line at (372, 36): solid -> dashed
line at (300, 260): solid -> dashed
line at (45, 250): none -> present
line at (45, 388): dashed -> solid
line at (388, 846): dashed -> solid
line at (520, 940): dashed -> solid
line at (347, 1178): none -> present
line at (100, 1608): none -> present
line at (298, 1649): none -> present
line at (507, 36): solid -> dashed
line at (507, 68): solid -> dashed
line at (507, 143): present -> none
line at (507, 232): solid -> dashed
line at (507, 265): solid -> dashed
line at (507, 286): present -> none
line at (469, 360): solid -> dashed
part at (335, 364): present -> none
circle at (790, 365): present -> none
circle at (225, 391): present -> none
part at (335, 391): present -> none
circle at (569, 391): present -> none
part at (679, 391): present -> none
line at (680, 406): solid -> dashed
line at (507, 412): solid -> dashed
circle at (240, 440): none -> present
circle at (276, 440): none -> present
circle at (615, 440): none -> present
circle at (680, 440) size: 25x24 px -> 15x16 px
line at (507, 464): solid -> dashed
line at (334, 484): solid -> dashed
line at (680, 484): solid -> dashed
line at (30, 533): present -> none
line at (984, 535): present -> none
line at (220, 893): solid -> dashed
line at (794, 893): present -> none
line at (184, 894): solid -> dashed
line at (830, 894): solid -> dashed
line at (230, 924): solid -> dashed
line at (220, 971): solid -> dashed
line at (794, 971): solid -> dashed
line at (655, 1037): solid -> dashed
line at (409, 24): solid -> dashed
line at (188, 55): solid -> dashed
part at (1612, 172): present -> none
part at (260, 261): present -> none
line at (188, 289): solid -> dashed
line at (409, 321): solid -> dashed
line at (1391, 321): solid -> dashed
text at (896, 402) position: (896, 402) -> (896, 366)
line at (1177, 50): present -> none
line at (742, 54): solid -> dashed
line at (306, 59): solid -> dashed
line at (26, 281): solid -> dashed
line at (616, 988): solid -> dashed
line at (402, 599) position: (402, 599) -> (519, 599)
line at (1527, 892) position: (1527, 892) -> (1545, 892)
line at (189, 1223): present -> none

== == ==

» DIRECTION: Please copy out every line of the records above word for word, changing nothing.

» FULL RESPONSE:
line at (372, 36): solid -> dashed
line at (300, 260): solid -> dashed
line at (45, 250): none -> present
line at (45, 388): dashed -> solid
line at (388, 846): dashed -> solid
line at (520, 940): dashed -> solid
line at (347, 1178): none -> present
line at (100, 1608): none -> present
line at (298, 1649): none -> present
line at (507, 36): solid -> dashed
line at (507, 68): solid -> dashed
line at (507, 143): present -> none
line at (507, 232): solid -> dashed
line at (507, 265): solid -> dashed
line at (507, 286): present -> none
line at (469, 360): solid -> dashed
part at (335, 364): present -> none
circle at (790, 365): present -> none
circle at (225, 391): present -> none
part at (335, 391): present -> none
circle at (569, 391): present -> none
part at (679, 391): present -> none
line at (680, 406): solid -> dashed
line at (507, 412): solid -> dashed
circle at (240, 440): none -> present
circle at (276, 440): none -> present
circle at (615, 440): none -> present
circle at (680, 440) size: 25x24 px -> 15x16 px
line at (507, 464): solid -> dashed
line at (334, 484): solid -> dashed
line at (680, 484): solid -> dashed
line at (30, 533): present -> none
line at (984, 535): present -> none
line at (220, 893): solid -> dashed
line at (794, 893): present -> none
line at (184, 894): solid -> dashed
line at (830, 894): solid -> dashed
line at (230, 924): solid -> dashed
line at (220, 971): solid -> dashed
line at (794, 971): solid -> dashed
line at (655, 1037): solid -> dashed
line at (409, 24): solid -> dashed
line at (188, 55): solid -> dashed
part at (1612, 172): present -> none
part at (260, 261): present -> none
line at (188, 289): solid -> dashed
line at (409, 321): solid -> dashed
line at (1391, 321): solid -> dashed
text at (896, 402) position: (896, 402) -> (896, 366)
line at (1177, 50): present -> none
line at (742, 54): solid -> dashed
line at (306, 59): solid -> dashed
line at (26, 281): solid -> dashed
line at (616, 988): solid -> dashed
line at (402, 599) position: (402, 599) -> (519, 599)
line at (1527, 892) position: (1527, 892) -> (1545, 892)
line at (189, 1223): present -> none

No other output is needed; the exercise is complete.